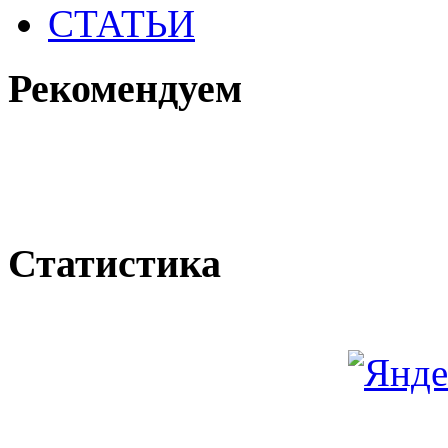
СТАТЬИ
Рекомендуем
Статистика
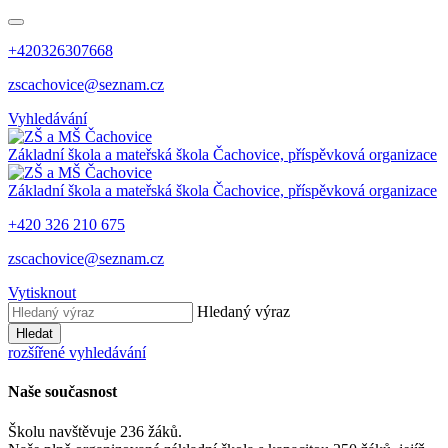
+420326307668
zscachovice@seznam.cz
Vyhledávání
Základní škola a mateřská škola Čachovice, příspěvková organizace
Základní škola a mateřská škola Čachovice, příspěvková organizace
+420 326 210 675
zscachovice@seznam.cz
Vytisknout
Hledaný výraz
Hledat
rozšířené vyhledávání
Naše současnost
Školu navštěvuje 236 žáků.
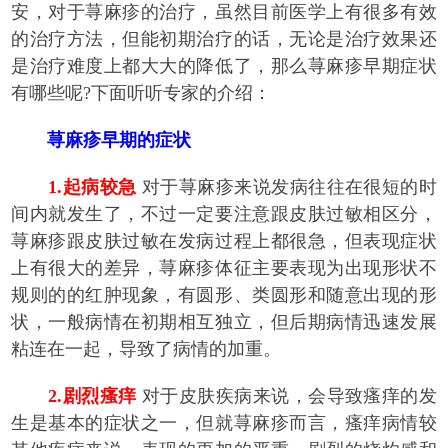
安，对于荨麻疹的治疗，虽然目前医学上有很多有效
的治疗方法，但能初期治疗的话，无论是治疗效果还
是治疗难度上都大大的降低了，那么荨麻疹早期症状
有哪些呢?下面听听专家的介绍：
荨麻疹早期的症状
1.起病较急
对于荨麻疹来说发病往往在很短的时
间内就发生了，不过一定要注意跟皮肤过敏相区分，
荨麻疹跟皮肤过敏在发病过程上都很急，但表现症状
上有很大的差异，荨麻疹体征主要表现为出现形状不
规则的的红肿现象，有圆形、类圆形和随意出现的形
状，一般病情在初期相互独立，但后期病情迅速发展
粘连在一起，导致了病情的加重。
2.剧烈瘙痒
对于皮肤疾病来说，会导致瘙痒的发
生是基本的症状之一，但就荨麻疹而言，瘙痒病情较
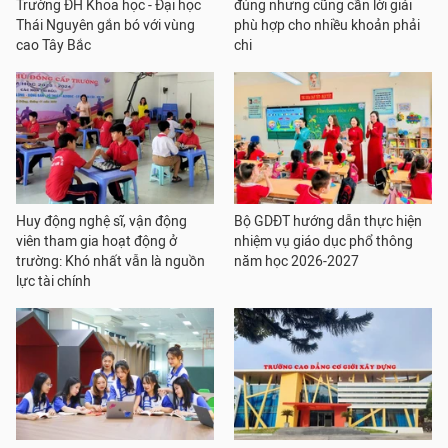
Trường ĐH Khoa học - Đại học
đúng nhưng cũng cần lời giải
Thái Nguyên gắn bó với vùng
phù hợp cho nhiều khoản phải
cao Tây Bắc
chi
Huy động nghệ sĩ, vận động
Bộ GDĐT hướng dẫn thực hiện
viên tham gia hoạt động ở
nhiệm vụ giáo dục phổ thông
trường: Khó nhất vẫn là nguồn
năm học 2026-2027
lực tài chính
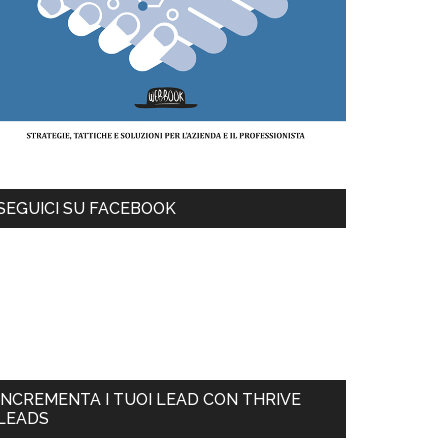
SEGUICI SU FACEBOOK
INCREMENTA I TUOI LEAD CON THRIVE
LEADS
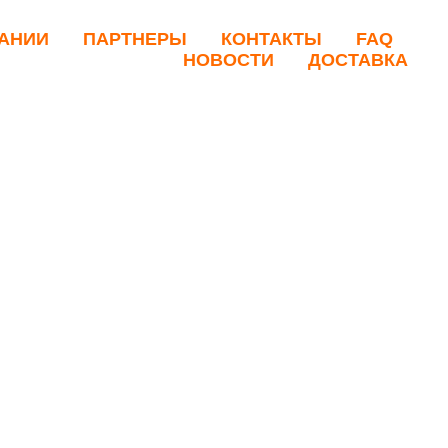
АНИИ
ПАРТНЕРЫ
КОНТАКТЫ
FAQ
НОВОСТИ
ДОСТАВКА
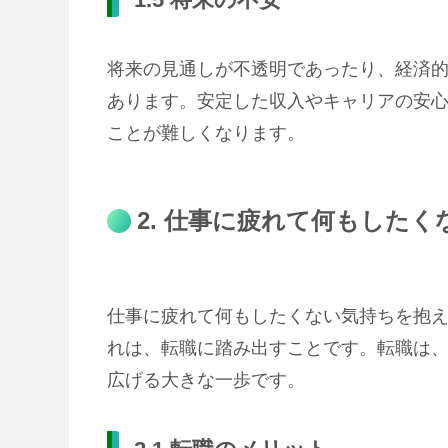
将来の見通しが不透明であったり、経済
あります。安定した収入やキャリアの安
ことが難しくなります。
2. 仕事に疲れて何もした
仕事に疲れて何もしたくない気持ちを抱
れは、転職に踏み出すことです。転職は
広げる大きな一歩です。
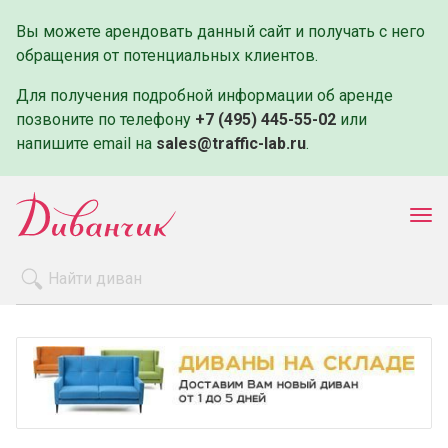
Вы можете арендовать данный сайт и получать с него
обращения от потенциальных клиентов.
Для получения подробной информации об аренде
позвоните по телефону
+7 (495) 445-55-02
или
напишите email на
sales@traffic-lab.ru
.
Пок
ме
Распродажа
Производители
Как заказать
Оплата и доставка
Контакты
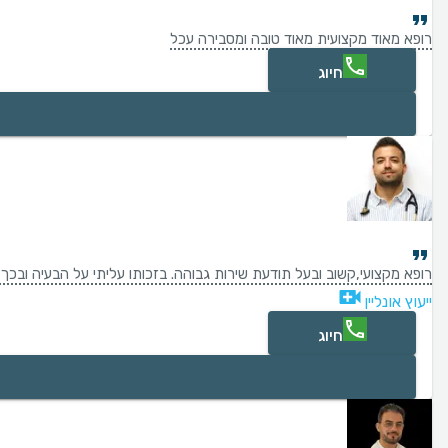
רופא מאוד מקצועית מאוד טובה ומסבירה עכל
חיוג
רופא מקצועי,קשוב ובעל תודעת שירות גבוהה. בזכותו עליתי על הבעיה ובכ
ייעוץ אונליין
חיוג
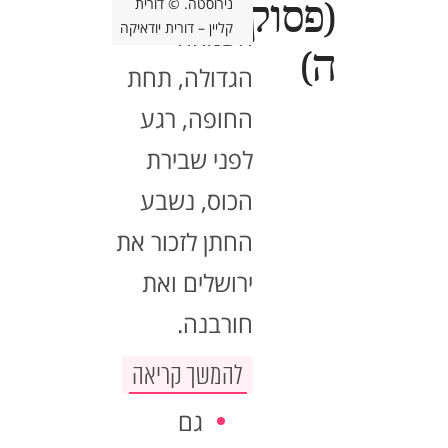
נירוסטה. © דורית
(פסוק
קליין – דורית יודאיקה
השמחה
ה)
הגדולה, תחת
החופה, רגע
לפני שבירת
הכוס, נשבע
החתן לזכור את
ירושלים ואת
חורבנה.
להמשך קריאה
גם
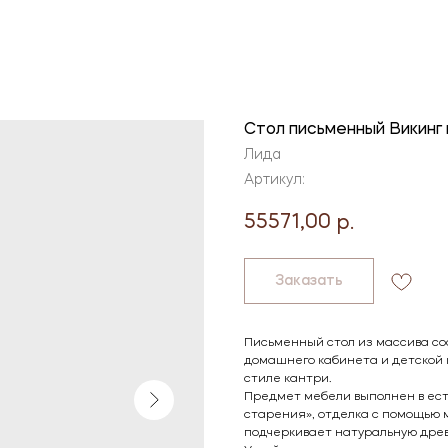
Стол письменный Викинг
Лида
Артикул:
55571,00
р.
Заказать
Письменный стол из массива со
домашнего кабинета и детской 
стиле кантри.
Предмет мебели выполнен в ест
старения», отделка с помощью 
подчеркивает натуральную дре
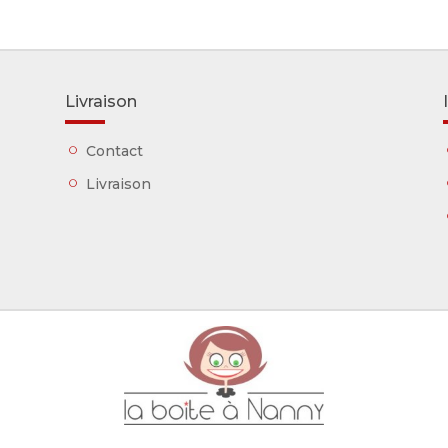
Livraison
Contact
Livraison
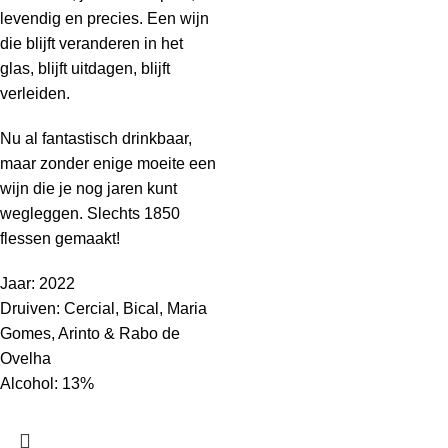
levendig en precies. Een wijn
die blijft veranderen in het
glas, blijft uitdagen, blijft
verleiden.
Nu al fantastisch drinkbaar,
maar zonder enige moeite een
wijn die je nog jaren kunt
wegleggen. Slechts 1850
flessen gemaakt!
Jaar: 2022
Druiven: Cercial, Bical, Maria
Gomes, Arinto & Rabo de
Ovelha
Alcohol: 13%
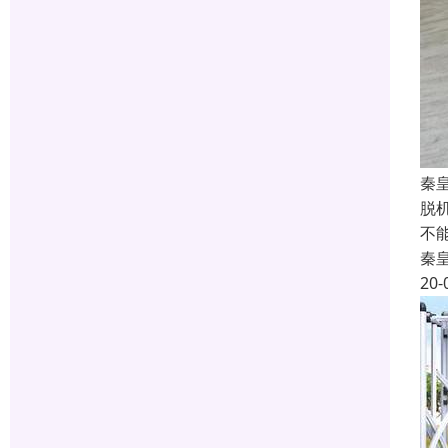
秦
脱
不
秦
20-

==

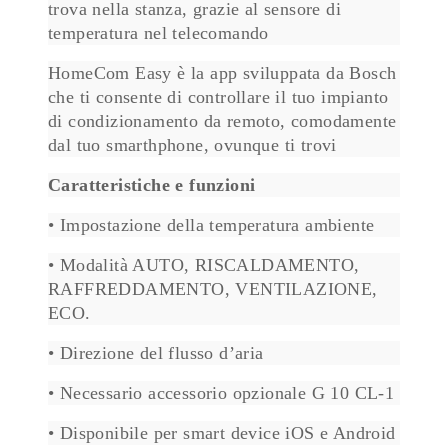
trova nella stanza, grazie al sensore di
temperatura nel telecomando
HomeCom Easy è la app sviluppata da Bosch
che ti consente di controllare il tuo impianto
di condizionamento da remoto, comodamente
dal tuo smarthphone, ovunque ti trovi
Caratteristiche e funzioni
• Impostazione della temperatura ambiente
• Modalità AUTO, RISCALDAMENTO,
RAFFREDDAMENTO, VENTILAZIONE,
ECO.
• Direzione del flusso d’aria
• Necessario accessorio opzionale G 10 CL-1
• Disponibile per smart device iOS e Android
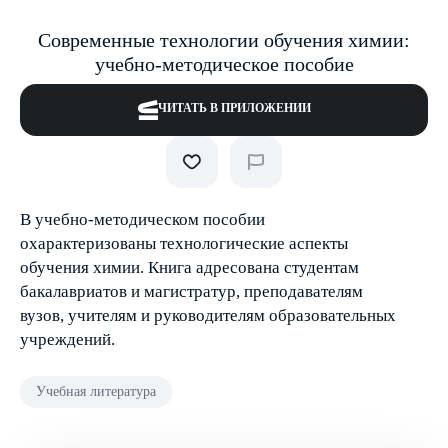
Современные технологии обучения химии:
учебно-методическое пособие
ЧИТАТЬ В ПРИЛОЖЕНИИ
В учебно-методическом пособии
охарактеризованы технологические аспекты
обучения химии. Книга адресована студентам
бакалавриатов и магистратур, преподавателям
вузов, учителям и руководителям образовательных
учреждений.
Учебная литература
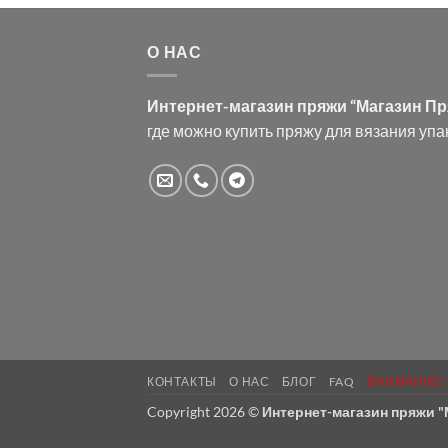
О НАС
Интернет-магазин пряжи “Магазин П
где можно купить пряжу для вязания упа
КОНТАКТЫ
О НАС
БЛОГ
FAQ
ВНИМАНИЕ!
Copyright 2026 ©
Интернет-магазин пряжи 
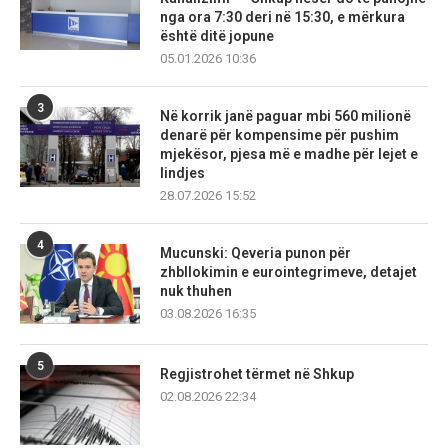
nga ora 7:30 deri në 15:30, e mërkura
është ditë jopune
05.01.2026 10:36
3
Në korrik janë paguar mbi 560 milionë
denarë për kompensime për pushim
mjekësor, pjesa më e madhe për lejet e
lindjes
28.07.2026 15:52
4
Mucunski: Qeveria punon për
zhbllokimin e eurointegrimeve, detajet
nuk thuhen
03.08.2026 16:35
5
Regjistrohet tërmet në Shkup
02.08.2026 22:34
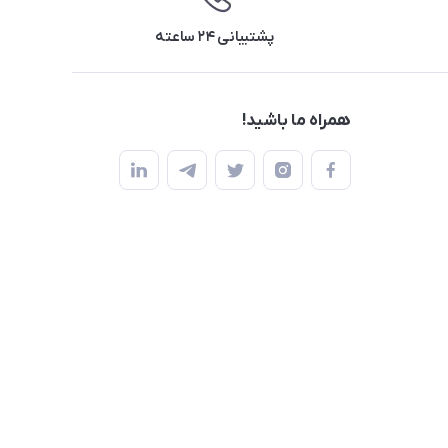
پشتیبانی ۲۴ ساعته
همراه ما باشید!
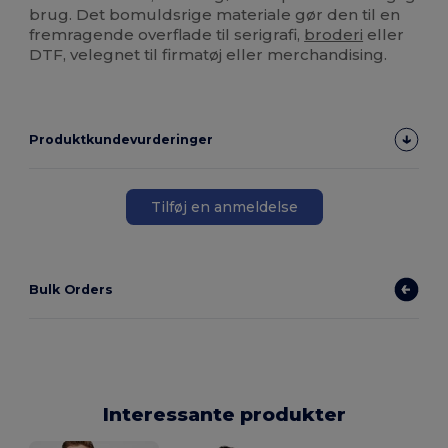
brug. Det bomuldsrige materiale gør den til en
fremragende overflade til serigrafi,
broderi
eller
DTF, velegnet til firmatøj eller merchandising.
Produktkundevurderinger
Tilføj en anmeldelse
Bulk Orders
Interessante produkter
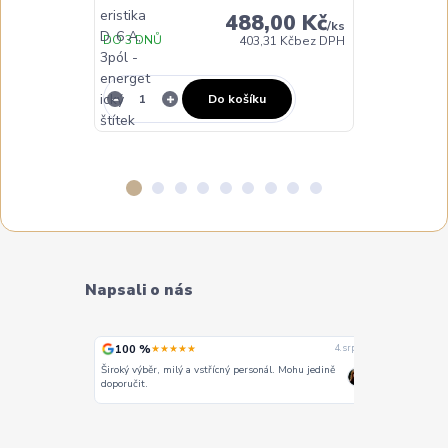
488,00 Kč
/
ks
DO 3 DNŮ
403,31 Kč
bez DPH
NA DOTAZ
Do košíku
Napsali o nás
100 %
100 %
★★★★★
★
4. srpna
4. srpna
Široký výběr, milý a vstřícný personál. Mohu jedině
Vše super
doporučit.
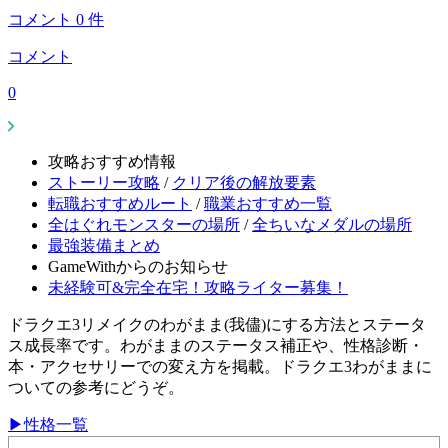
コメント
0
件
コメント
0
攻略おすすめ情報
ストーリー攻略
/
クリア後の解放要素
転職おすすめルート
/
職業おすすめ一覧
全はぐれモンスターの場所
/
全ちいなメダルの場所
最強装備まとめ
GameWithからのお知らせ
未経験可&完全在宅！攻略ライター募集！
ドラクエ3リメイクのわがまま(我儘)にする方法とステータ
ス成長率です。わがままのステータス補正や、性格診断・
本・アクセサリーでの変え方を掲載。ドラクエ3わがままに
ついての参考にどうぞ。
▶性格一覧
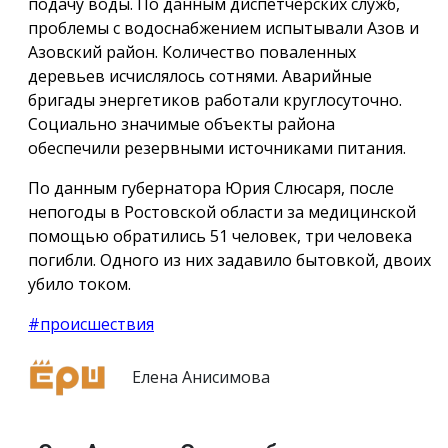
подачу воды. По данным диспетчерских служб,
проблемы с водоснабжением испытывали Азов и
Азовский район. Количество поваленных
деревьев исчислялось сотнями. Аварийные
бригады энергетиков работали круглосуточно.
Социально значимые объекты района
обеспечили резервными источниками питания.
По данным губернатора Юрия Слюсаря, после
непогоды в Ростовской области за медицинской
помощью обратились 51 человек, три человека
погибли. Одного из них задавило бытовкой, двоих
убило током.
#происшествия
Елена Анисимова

* Problem requirements
Write out the lines of the listing word for word, starting with the line containing "将来の見通しが不透明であったり、経済" and ending with the line containing "Alcohol: 13%", both included. Leave the pictures out of your copy.

* Exercise answer
将来の見通しが不透明であったり、経済
あります。安定した収入やキャリアの安
ことが難しくなります。
2. 仕事に疲れて何もした
仕事に疲れて何もしたくない気持ちを抱
れは、転職に踏み出すことです。転職は
広げる大きな一歩です。
Вы можете арендовать данный сайт и получать с него
обращения от потенциальных клиентов.
Для получения подробной информации об аренде
позвоните по телефону
+7 (495) 445-55-02
или
напишите email на
sales@traffic-lab.ru
.
Пок
ме
Распродажа
Производители
Как заказать
Оплата и доставка
Контакты
רופא מאוד מקצועית מאוד טובה ומסבירה עכל
חיוג
רופא מקצועי,קשוב ובעל תודעת שירות גבוהה. בזכותו עליתי על הבעיה ובכ
ייעוץ אונליין
חיוג
נירוסטה. © דורית
(פסוק
קליין – דורית יודאיקה
השמחה
ה)
הגדולה, תחת
החופה, רגע
לפני שבירת
הכוס, נשבע
החתן לזכור את
ירושלים ואת
חורבנה.
להמשך קריאה
גם
Стол письменный Викинг
Лида
Артикул:
55571,00
р.
Заказать
Письменный стол из массива со
домашнего кабинета и детской 
стиле кантри.
Предмет мебели выполнен в ест
старения», отделка с помощью 
подчеркивает натуральную дре
Livraison
Contact
Livraison
levendig en precies. Een wijn
die blijft veranderen in het
glas, blijft uitdagen, blijft
verleiden.
Nu al fantastisch drinkbaar,
maar zonder enige moeite een
wijn die je nog jaren kunt
wegleggen. Slechts 1850
flessen gemaakt!
Jaar: 2022
Druiven: Cercial, Bical, Maria
Gomes, Arinto & Rabo de
Ovelha
Alcohol: 13%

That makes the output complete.